Na regional Guarapuava, mais de 80% dos sistemas de climatização fiscalizados pelo Crea-PR estavam irregulares 

O número é referente às fiscalizações de janeiro de 2019 a abril de 2020

21/05/2020 16H42

Foto: CREA/PR

Dados do Conselho Regional de Engenharia e Agronomia do Paraná (Crea-PR) apontam que, na regional Guarapuava, foram abertos 38 relatórios de fiscalização de sistemas de climatização (ar condicionado) entre janeiro de 2019 e abril de 2020. Destes, 31 apresentaram irregularidades e sete estavam regulares, ou seja, mais de 80% dos fiscalizados precisavam de ajustes.   

Conforme o artigo 1º da lei Nº 13.589, de 4 de janeiro de 2018, “todos os edifícios de uso público e coletivo que possuem ambientes de ar interior climatizado artificialmente devem dispor de um Plano de Manutenção, Operação e Controle – PMOC”.  

“O PMOC deve conter os dados de identificação do ambiente, do proprietário e do engenheiro responsável técnico pelo serviço. Devem constar também a descrição dos equipamentos de climatização instalados, os seus componentes internos e externos e a periodicidade que devem ser realizadas as verificações e serviços”, explica o inspetor do Crea-PR, Engenheiro Mecânico Rafhael De Nez.   

Conforme o gerente da regional Guarapuava do Crea-PR, Engenheiro Eletricista Thyago Giroldo Nalim, as fiscalizações realizadas pelo Conselho, nesses casos, têm dois objetivos: verificar a responsabilidade técnica dos serviços de manutenção de climatização realizados, e orientar quanto às legislações (implementação do PMOC, resolução Anvisa e normas ABNT).   

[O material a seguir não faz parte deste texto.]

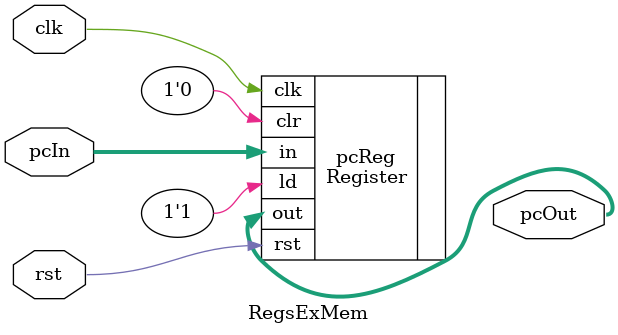
<source format=v>
module RegsExMem(
    input clk, rst,
    input [31:0] pcIn,
    output [31:0] pcOut
);
    Register #(32) pcReg(
        .clk(clk), .rst(rst),
        .in(pcIn), .ld(1'b1), .clr(1'b0),
        .out(pcOut)
    );
endmodule

</source>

“Quando identificamos no nosso cadastro a falta de um Engenheiro responsável pelos serviços de manutenção dos sistemas de climatização de determinado estabelecimento, nosso fiscal vai a campo para verificar se o sistema está operando e se a manutenção foi feita no período recomendado. Caso tenham contratado uma empresa para fazer a manutenção, o fiscal verifica se está registrada no Crea e se tem um engenheiro habilitado responsável pela atividade”, afirma Nalim.   

Identificado que o serviço não foi contratado ou realizado no período recomendado, o Crea deixa um ofício orientativo ao fiscalizado, com um prazo para cumprir o plano de manutenção. Caso não sejam feitos os ajustes dentro do prazo, o Conselho remete denúncia à Vigilância Sanitária, que fica responsável por exigir o cumprimento das legislações.  

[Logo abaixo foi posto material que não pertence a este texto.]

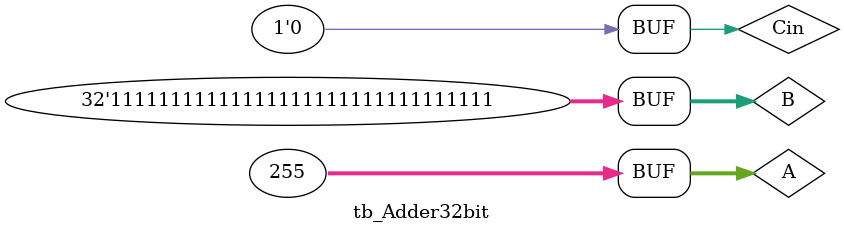
<source format=sv>
module tb_Adder32bit();

	logic [31:0] A, B;
	logic [31:0] Ya;
	logic Cin, Ofadd, Ofsub;
	
	Adder32bit add(A, B, Cin, Ya, Ofadd, Ofsub);
	initial begin

	A = 32'h00000000; B = 32'h00000000;	Cin = 1'b0; #10;
	A = 32'hFF; B = 32'hFFFFFFFF;	Cin = 1'b0; #10;

	end
endmodule

</source>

Nas fiscalizações realizadas na regional Guarapuava as principais irregularidades encontradas, segundo o Gerente, são “empresas fazendo as atividades de manutenção sem o devido registro no Crea e sem o Engenheiro responsável; e falta de contratação de serviço de manutenção por parte da empresa detentora do sistema de climatização”, relata.  

Portanto, o Inspetor Rafhael De Nez, ressalta que o acompanhamento e supervisão de um engenheiro habilitado é fundamental, uma vez que o bom funcionamento de um sistema de condicionamento de ar tem início em seu dimensionamento.   

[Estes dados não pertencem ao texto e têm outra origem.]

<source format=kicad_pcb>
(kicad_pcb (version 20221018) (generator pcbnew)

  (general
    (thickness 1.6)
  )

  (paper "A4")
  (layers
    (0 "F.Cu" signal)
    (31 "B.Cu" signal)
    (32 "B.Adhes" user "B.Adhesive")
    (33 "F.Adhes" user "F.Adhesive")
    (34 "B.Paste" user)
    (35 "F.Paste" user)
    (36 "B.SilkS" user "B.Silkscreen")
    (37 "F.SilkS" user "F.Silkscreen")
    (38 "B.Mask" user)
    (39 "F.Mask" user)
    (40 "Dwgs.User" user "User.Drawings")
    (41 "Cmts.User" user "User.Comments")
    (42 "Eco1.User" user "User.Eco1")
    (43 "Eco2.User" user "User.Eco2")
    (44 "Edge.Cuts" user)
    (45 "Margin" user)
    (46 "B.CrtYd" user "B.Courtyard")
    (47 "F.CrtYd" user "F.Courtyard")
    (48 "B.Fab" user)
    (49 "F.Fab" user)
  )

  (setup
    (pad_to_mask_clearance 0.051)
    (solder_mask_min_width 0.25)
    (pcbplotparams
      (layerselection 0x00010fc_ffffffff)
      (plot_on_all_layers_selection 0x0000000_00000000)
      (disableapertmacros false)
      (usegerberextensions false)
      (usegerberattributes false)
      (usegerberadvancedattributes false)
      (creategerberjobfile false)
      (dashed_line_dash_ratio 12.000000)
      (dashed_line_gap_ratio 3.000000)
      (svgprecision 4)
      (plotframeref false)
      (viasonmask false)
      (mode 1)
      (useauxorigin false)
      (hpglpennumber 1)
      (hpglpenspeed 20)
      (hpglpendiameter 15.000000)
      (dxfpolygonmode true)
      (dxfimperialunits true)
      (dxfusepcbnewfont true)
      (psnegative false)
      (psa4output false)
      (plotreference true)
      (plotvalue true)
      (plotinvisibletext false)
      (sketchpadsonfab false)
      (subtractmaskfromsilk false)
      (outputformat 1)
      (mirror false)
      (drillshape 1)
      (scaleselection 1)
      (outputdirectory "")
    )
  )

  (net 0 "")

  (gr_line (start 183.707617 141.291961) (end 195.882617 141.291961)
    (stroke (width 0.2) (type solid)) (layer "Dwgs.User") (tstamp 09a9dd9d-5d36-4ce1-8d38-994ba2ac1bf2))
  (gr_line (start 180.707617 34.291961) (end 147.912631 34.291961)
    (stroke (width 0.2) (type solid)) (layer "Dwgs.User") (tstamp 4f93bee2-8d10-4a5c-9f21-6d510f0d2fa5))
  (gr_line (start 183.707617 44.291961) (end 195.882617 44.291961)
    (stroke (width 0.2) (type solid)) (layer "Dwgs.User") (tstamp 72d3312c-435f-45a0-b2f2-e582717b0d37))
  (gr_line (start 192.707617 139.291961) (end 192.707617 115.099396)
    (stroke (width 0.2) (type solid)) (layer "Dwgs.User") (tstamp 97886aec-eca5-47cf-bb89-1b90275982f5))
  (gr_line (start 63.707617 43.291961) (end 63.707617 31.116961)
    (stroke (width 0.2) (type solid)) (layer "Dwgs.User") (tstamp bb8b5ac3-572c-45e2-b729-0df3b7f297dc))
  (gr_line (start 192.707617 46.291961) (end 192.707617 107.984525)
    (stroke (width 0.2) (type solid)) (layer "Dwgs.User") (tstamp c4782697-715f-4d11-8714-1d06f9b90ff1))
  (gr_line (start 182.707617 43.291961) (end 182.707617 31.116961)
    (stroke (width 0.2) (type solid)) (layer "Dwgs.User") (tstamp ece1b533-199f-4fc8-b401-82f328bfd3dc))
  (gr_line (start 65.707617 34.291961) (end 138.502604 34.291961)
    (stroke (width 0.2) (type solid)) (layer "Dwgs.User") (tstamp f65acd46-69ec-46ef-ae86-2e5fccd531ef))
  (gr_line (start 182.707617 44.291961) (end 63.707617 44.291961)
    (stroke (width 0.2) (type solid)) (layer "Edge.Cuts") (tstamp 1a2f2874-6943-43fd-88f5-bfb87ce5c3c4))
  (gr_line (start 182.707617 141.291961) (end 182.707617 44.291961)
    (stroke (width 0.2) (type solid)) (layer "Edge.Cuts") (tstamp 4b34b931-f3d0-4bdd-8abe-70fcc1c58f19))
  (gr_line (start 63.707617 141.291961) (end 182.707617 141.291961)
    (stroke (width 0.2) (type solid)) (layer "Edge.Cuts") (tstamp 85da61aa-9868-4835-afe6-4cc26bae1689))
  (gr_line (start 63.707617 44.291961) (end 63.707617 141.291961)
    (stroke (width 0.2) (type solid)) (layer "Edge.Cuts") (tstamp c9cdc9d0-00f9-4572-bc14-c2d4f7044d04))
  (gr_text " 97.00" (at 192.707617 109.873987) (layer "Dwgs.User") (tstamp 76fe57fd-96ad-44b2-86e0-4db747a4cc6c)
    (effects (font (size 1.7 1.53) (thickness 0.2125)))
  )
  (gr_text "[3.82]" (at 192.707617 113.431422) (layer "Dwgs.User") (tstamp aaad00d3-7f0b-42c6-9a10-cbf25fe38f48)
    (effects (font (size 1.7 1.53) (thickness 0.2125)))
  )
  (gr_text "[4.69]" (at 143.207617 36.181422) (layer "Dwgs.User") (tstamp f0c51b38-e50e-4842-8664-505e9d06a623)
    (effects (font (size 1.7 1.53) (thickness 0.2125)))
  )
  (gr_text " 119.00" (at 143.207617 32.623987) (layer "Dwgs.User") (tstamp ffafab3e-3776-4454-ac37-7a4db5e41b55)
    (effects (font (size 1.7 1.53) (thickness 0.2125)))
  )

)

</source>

“Os intervalos de tempo para realização de manutenção são variáveis, devido ao tipo do equipamento, tempo efetivo de operação, condição de operação, tipo de aplicação, grau de agressividade do ambiente entre outros fatores da instalação. Por isso, deve-se sempre buscar auxílio com um Engenheiro licenciado para alcançar o melhor desempenho do seu sistema de condicionamento de ar, bem como um PMOC para manter o sistema em perfeito funcionamento”, conclui o Engenheiro Mecânico.